-
Summary
Duration of outage: Nov. 5th, 2022 at about 15:14 GMT to 16:30 GMT, over 4000 users/visitors couldn’t access the company’s wordpress site and the subdomins, nor could they contact the support team via the support forms on the site, this totally reduced the functionality of the website. Root cause: the NGINX configuration was poorly modified by one of the engineers and restarted the server without checking for syntax.
-
Timeline
- 15:20 - users started reporting the error
- 15:30 — the team noted the frequent reports and started assessing the situation
- 15:40 - every hardware and server was checked for a hardware failure
- 16:15 - the error on the config file of NGINX was detected, and it was corrected
- 16:20 - the NGINX restart
- 16:30 - The site got back to Normal
-
Root cause
The NGINX configuration was edited by one of the engineers and restarted the server with out checking for syntax.
-
- At 15:30 PM, a ticket was opened to fix the down server and sent out to the database service provider personnel.

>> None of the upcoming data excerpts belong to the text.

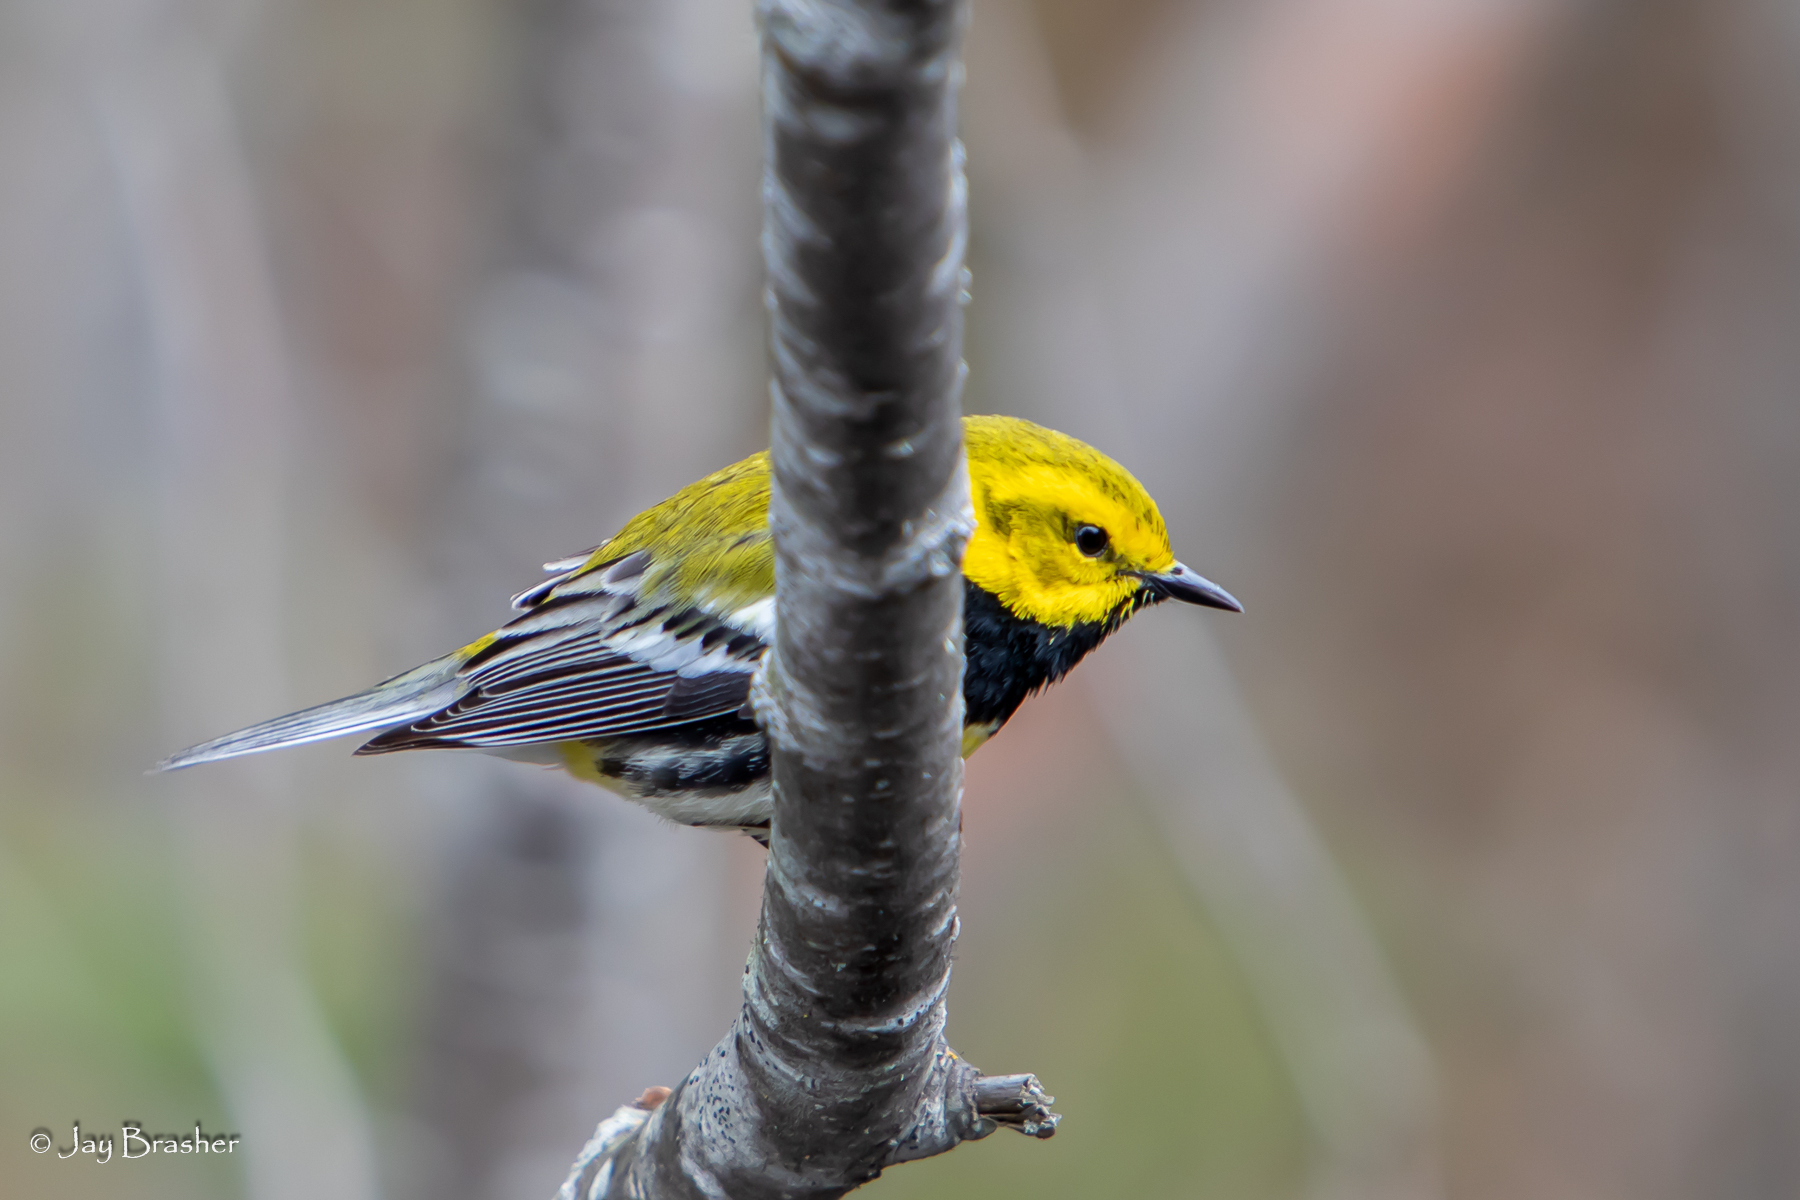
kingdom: Animalia
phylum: Chordata
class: Aves
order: Passeriformes
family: Parulidae
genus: Setophaga
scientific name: Setophaga virens
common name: Black-throated green warbler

- The NSX CLI is used to get detailed information about tail logs and take packet captures. It also, looks at the metrics for trouble shooting the load balancer.
- Verification of basic services are running by checking the routing table.
- To help with recovery, we retarted affected servers. SRE engineers, manually restarted unicorn processes on the web application servers to further correct the reboot process.
- The process was slow to prevent any possible cascading failures and to avoid a wide scale reboot — affecting our customers even further.
- By 16:30 PM, traffic was restored and 100% of our customers reported back with no issues.
-
Corrective and preventative measures
In the last 3 days, we’ve made an internal review and analysis of the outage. The following measures are actions the team will follow for prevention and to improve response times in the future.
- Monitoring mechanisms like data-dog must be used. The database server provider during the performance degradation could have alerted teams by noting that the down server was not routine behavior. An update to their systems to prevent further issues in the future are done accordingly.
- The Security Team did not properly plan the reboot schedule affecting many of our customers. There was no available staff to monitor the reboot and to access the situation right away in a timely manner.
There were no engineers present to possibly resolve the situation by manually fixing any issues that came up. For scheduled reboots like this, there should be a 24 hour operations rotation in order to monitor every aspect of the update.